Exercise aim —
State the number of lines below in which the word "African" appears. Nothing else belongs in the answer.

Exercise data —

--------------------

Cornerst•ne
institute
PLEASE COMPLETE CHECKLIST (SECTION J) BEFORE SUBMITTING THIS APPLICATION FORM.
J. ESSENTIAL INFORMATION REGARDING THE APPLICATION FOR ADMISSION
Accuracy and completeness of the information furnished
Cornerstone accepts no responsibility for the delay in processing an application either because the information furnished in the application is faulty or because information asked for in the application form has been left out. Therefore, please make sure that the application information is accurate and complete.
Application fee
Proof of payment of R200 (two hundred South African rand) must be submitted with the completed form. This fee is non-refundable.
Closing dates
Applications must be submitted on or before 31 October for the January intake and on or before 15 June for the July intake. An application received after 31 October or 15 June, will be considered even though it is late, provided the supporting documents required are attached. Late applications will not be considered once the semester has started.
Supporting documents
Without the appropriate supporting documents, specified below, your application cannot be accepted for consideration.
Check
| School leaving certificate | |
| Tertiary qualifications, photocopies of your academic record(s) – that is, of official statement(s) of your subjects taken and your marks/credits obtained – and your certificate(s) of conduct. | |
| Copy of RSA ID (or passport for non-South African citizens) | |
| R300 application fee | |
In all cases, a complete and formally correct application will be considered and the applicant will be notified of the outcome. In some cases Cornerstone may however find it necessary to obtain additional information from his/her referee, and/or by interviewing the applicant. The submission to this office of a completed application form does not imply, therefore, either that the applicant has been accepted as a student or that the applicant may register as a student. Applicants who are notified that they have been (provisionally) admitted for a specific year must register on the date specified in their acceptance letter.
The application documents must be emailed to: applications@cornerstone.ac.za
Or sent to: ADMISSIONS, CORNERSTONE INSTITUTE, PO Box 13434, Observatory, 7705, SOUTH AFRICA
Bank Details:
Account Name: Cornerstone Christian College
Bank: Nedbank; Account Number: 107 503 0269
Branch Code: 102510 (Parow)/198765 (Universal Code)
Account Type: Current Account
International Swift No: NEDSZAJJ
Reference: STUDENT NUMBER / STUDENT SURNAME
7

--------------------

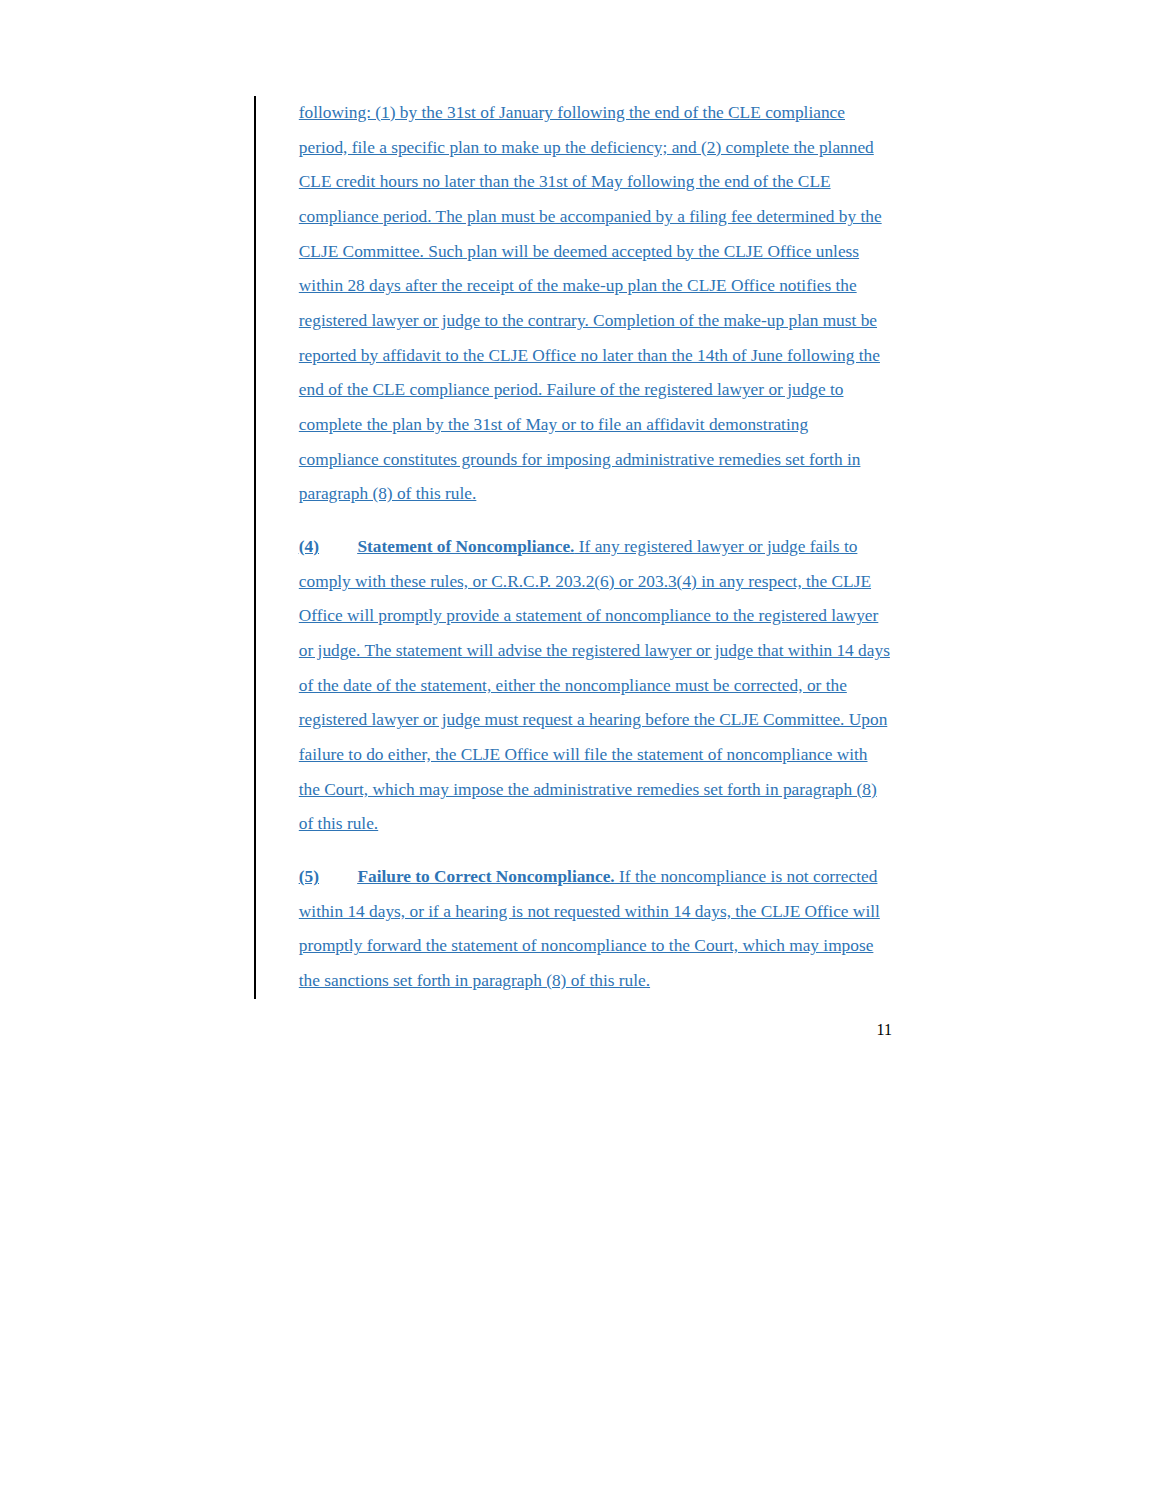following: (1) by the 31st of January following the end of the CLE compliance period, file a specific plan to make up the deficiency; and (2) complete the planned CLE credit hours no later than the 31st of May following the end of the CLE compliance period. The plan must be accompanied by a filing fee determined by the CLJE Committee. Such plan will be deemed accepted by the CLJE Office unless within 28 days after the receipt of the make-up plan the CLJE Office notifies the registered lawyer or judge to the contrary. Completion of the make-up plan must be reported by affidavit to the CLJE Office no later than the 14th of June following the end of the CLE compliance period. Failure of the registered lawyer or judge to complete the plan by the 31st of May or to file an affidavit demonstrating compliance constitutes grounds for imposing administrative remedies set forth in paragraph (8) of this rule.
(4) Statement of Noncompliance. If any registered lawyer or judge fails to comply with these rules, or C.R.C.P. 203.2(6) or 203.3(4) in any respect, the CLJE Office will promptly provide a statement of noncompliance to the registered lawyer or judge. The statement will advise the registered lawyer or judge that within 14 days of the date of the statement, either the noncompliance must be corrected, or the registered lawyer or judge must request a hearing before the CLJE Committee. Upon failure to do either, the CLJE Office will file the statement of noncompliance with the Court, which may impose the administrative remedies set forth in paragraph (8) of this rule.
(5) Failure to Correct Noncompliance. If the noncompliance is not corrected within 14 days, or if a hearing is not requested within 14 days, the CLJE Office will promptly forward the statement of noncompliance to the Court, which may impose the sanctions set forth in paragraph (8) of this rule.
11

--------------------

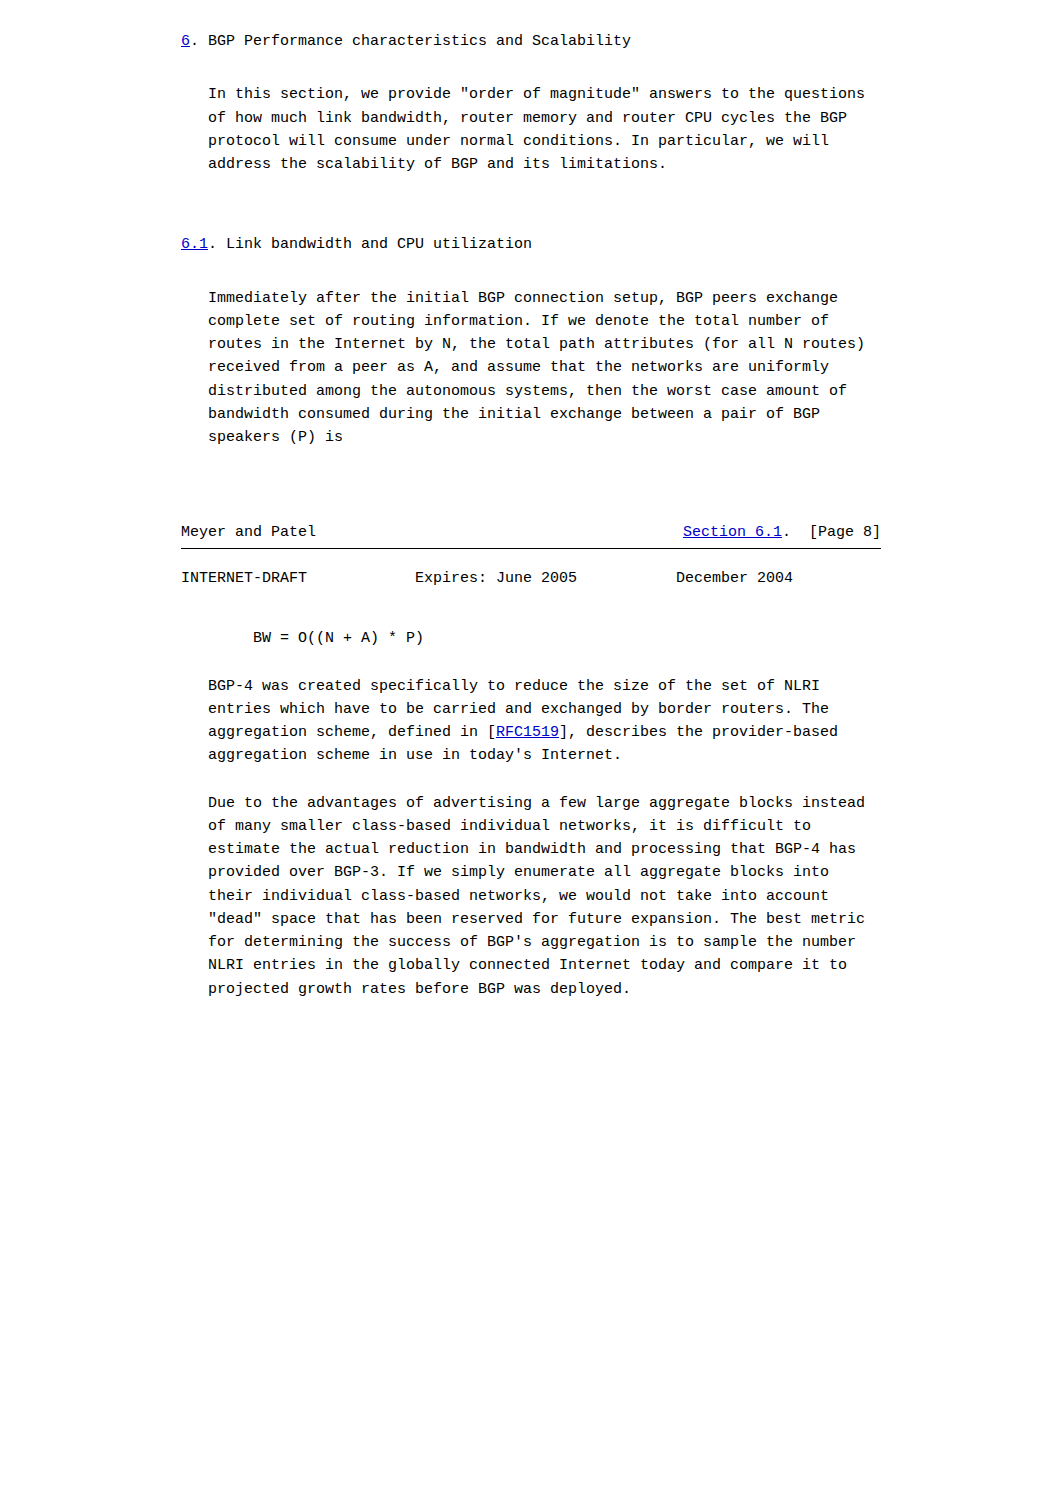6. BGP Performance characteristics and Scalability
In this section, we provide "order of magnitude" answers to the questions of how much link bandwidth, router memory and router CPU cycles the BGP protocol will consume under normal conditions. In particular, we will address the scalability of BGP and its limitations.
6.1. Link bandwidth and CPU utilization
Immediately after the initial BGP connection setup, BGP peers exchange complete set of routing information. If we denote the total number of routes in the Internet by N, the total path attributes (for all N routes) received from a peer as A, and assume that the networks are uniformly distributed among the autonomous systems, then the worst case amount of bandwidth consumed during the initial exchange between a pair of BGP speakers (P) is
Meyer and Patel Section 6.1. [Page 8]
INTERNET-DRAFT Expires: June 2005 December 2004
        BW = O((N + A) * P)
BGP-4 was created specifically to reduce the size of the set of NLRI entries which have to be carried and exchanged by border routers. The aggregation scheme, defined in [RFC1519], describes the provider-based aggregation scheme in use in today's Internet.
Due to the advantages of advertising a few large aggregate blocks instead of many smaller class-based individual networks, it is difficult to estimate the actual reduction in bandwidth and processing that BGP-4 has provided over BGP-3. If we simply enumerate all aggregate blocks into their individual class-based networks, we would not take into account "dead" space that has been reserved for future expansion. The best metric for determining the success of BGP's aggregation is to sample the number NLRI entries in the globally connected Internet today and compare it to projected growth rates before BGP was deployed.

--------------------

Answer to the problem —
2